### [Task details]
Find every line in the records below that holds the word "hand", and copy each one.

··· Records ···

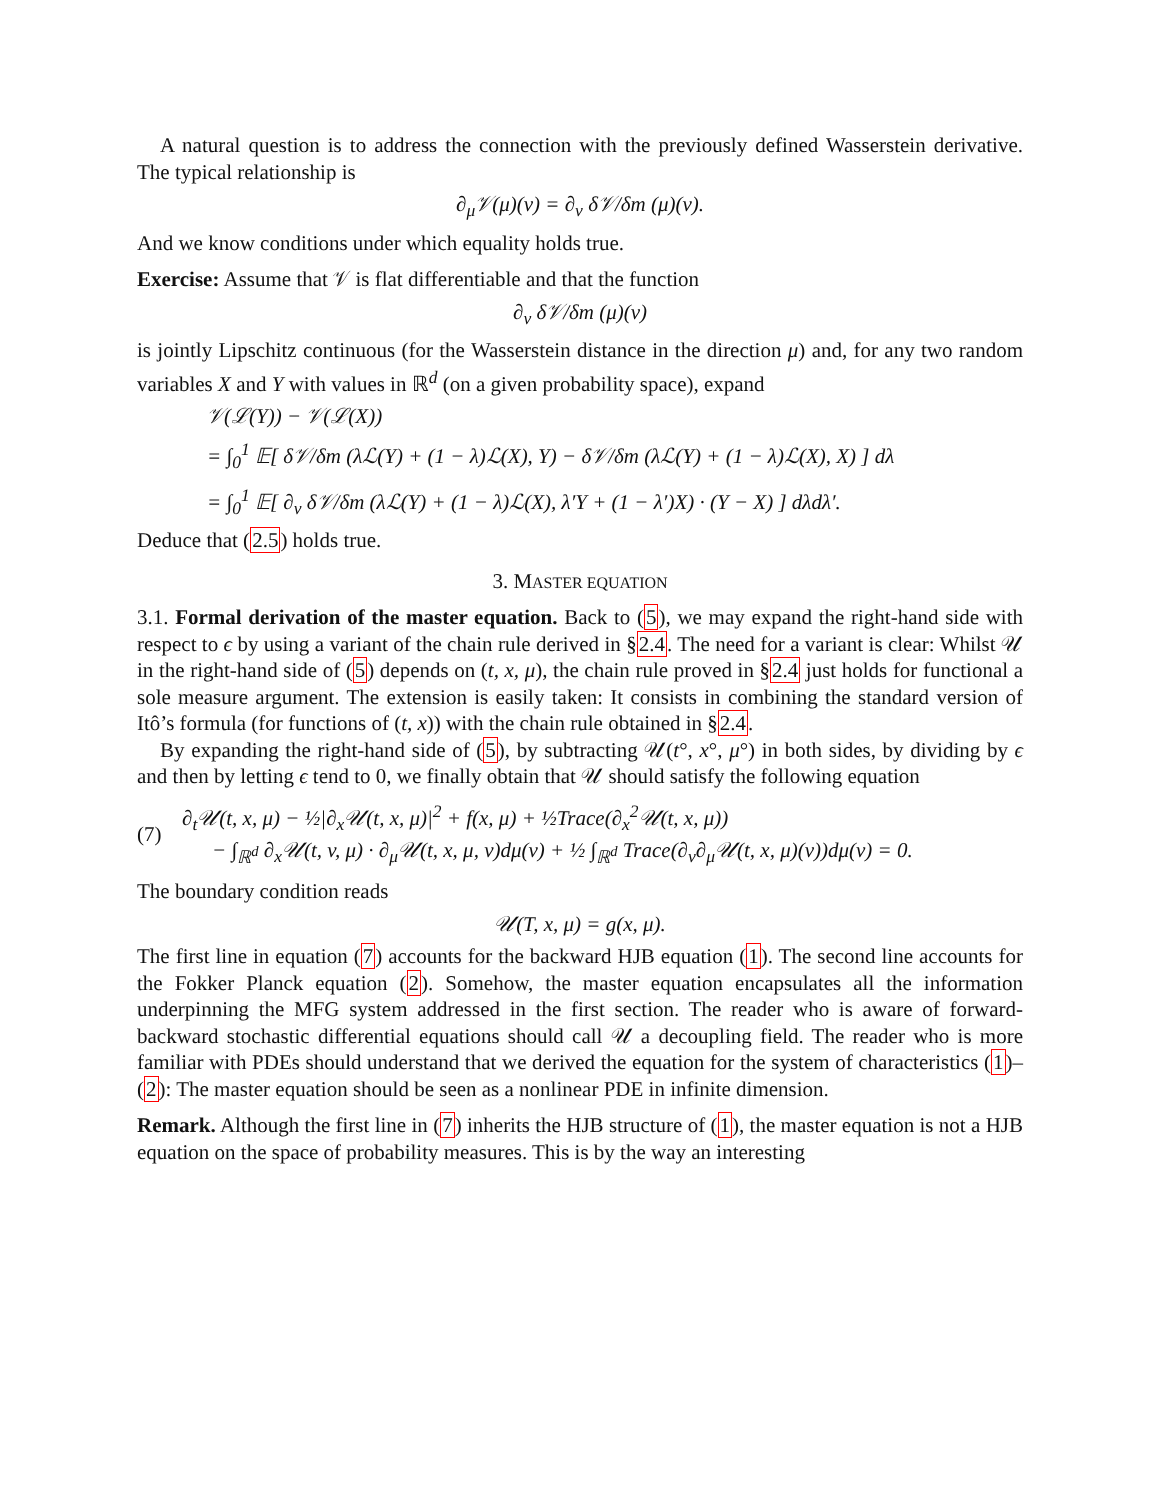A natural question is to address the connection with the previously defined Wasserstein derivative. The typical relationship is
∂<sub>μ</sub>𝒱(μ)(v) = ∂<sub>v</sub> δ𝒱/δm (μ)(v).
And we know conditions under which equality holds true.
Exercise: Assume that 𝒱 is flat differentiable and that the function
∂<sub>v</sub> δ𝒱/δm (μ)(v)
is jointly Lipschitz continuous (for the Wasserstein distance in the direction μ) and, for any two random variables X and Y with values in ℝ<sup>d</sup> (on a given probability space), expand
𝒱(ℒ(Y)) − 𝒱(ℒ(X))
= ∫<sub>0</sub><sup>1</sup> 𝔼[ δ𝒱/δm (λℒ(Y) + (1 − λ)ℒ(X), Y) − δ𝒱/δm (λℒ(Y) + (1 − λ)ℒ(X), X) ] dλ
= ∫<sub>0</sub><sup>1</sup> 𝔼[ ∂<sub>v</sub> δ𝒱/δm (λℒ(Y) + (1 − λ)ℒ(X), λ′Y + (1 − λ′)X) · (Y − X) ] dλdλ′.
Deduce that (2.5) holds true.
3. MASTER EQUATION
3.1. Formal derivation of the master equation. Back to (5), we may expand the right-hand side with respect to ϵ by using a variant of the chain rule derived in §2.4. The need for a variant is clear: Whilst 𝒰 in the right-hand side of (5) depends on (t, x, μ), the chain rule proved in §2.4 just holds for functional a sole measure argument. The extension is easily taken: It consists in combining the standard version of Itô’s formula (for functions of (t, x)) with the chain rule obtained in §2.4.
By expanding the right-hand side of (5), by subtracting 𝒰(t°, x°, μ°) in both sides, by dividing by ϵ and then by letting ϵ tend to 0, we finally obtain that 𝒰 should satisfy the following equation
(7)
∂<sub>t</sub>𝒰(t, x, μ) − ½|∂<sub>x</sub>𝒰(t, x, μ)|<sup>2</sup> + f(x, μ) + ½Trace(∂<sub>x</sub><sup>2</sup>𝒰(t, x, μ))
− ∫<sub>ℝ<sup>d</sup></sub> ∂<sub>x</sub>𝒰(t, v, μ) · ∂<sub>μ</sub>𝒰(t, x, μ, v)dμ(v) + ½ ∫<sub>ℝ<sup>d</sup></sub> Trace(∂<sub>v</sub>∂<sub>μ</sub>𝒰(t, x, μ)(v))dμ(v) = 0.
The boundary condition reads
𝒰(T, x, μ) = g(x, μ).
The first line in equation (7) accounts for the backward HJB equation (1). The second line accounts for the Fokker Planck equation (2). Somehow, the master equation encapsulates all the information underpinning the MFG system addressed in the first section. The reader who is aware of forward-backward stochastic differential equations should call 𝒰 a decoupling field. The reader who is more familiar with PDEs should understand that we derived the equation for the system of characteristics (1)–(2): The master equation should be seen as a nonlinear PDE in infinite dimension.
Remark. Although the first line in (7) inherits the HJB structure of (1), the master equation is not a HJB equation on the space of probability measures. This is by the way an interesting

···

### [Worked solution]
3.1. Formal derivation of the master equation. Back to (5), we may expand the right-hand side with respect to ϵ by using a variant of the chain rule derived in §2.4. The need for a variant is clear: Whilst 𝒰 in the right-hand side of (5) depends on (t, x, μ), the chain rule proved in §2.4 just holds for functional a sole measure argument. The extension is easily taken: It consists in combining the standard version of Itô’s formula (for functions of (t, x)) with the chain rule obtained in §2.4.
By expanding the right-hand side of (5), by subtracting 𝒰(t°, x°, μ°) in both sides, by dividing by ϵ and then by letting ϵ tend to 0, we finally obtain that 𝒰 should satisfy the following equation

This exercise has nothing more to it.